Pour les plus conservateurs, la mesure "est un moyen de démontrer [...] que les assassinats ciblés [...] ne freinent pas le programme nucléaire iranien mais au contraire conduisent à [son] accélération", relève Clément Therme, spécialiste de l'Iran au Centre de recherches internationales (CERI) de Sciences-Po Paris.

Quelles conséquences diplomatiques ?

La reprise de l'enrichissement à 20% survient peu avant la prise de fonctions de Joe Biden à la Maison Blanche le 20 janvier. Le président élu a signalé son intention de ramener les Etats-Unis dans le giron du PAGC, mais pose des conditions inacceptables pour l'Iran. Et comme Paris et Berlin, M. Biden dit vouloir négocier plus largement avec la République islamique, notamment sur la question de ses missiles et de son influence régionale, ce que Téhéran ne voit pas nécessairement d'un bon œil. Si M. Rohani a multiplié les signes d'ouverture vis-à-vis de la future administration américaine, il exige avant tout la levée inconditionnelle des sanctions américaines. 

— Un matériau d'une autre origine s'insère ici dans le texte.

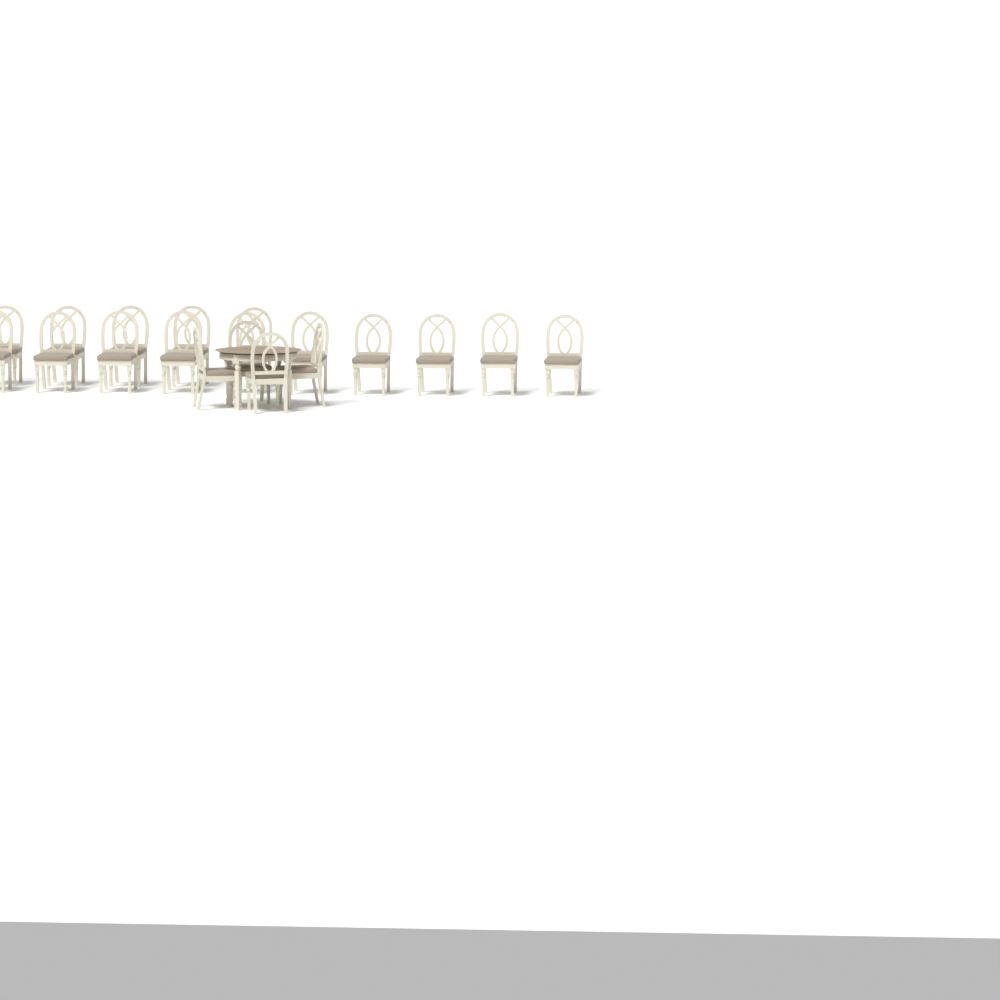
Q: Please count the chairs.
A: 19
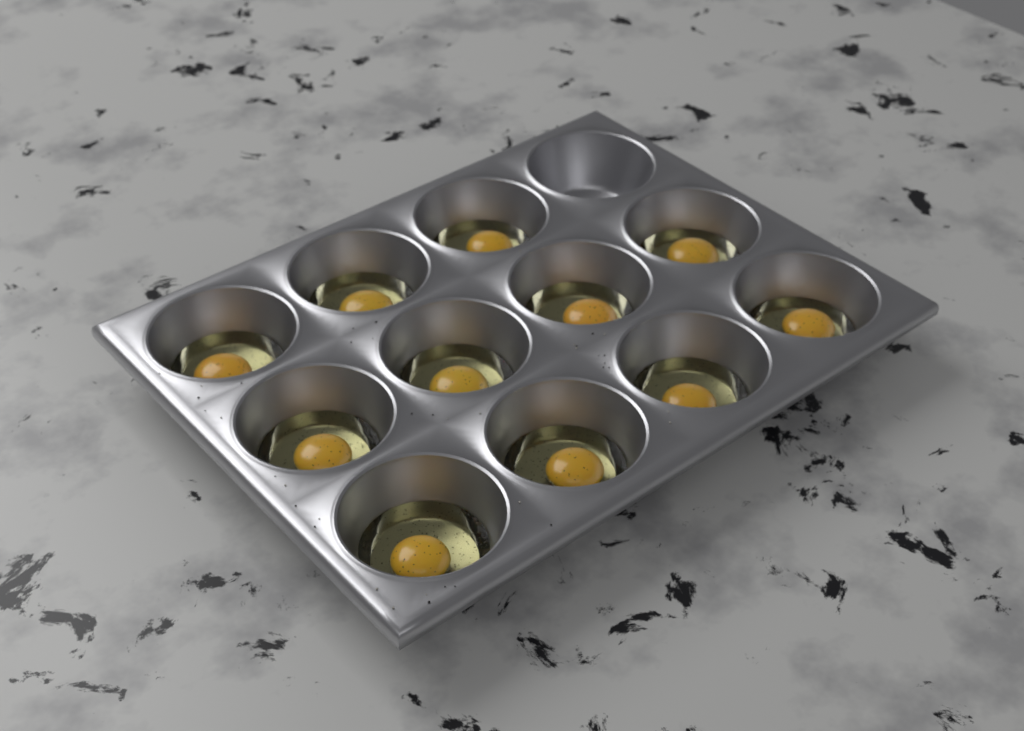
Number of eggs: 11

Pour Téhéran, "il s'agit de faire monter les enchères face à la volonté de la future administration Biden mais aussi de Paris et de Berlin de négocier au-delà des questions nucléaires", explique M. Therme à l'AFP. Avec la reprise de l'enrichissement à 20 %, "la République islamique espère que l'obsession nucléaire occidentale favorisera un retour à une stratégie de négociation fondée sur un échange entre [d'un côté] la levée des sanctions et [de l'autre] des restrictions sur les ambitions nucléaires iraniennes en évacuant les autres dossiers", ajoute-t-il.

M. Rohani privilégie-t-il vraiment la diplomatie ?

"Oui", assure M. Nicoullaud, car si M. Rohani obtient la levée des sanctions, "son courant politique, centriste et modéré, retrouvera des couleurs [...] mais il faut qu'il aille vite", ajoute le diplomate à la retraite, rappelant l'échéance de la présidentielle iranienne (18 juin).
M. Rohani "a fondé sa stratégie internationale sur la désescalade et la volonté de parvenir à instaurer dialogue et détente", rappelle M. Therme, et il continue sur cette voie.

L'Iran se rapproche-t-il dangereusement de la bombe comme l'en accuse Israël ?

"Non", répond M. Nicoullaud : "Il faudrait qu'il produise environ 250 kilos d'uranium à 20%, puis qu'il l'enrichisse encore jusqu'à 90%, pour avoir de quoi fabriquer une première bombe." "Le signal est donc symbolique, même si le symbole est fort", juge l'ancien ambassadeur. Selon lui "l'enrichissement à 20% s'arrêtera dès qu'un accord sera trouvé" avec Washington.

Pour M. Therme, l'Iran "reste dans sa stratégie calibrée de pressions sur l'Occident pour rester dans le cadre d'une négociation strictement nucléaire".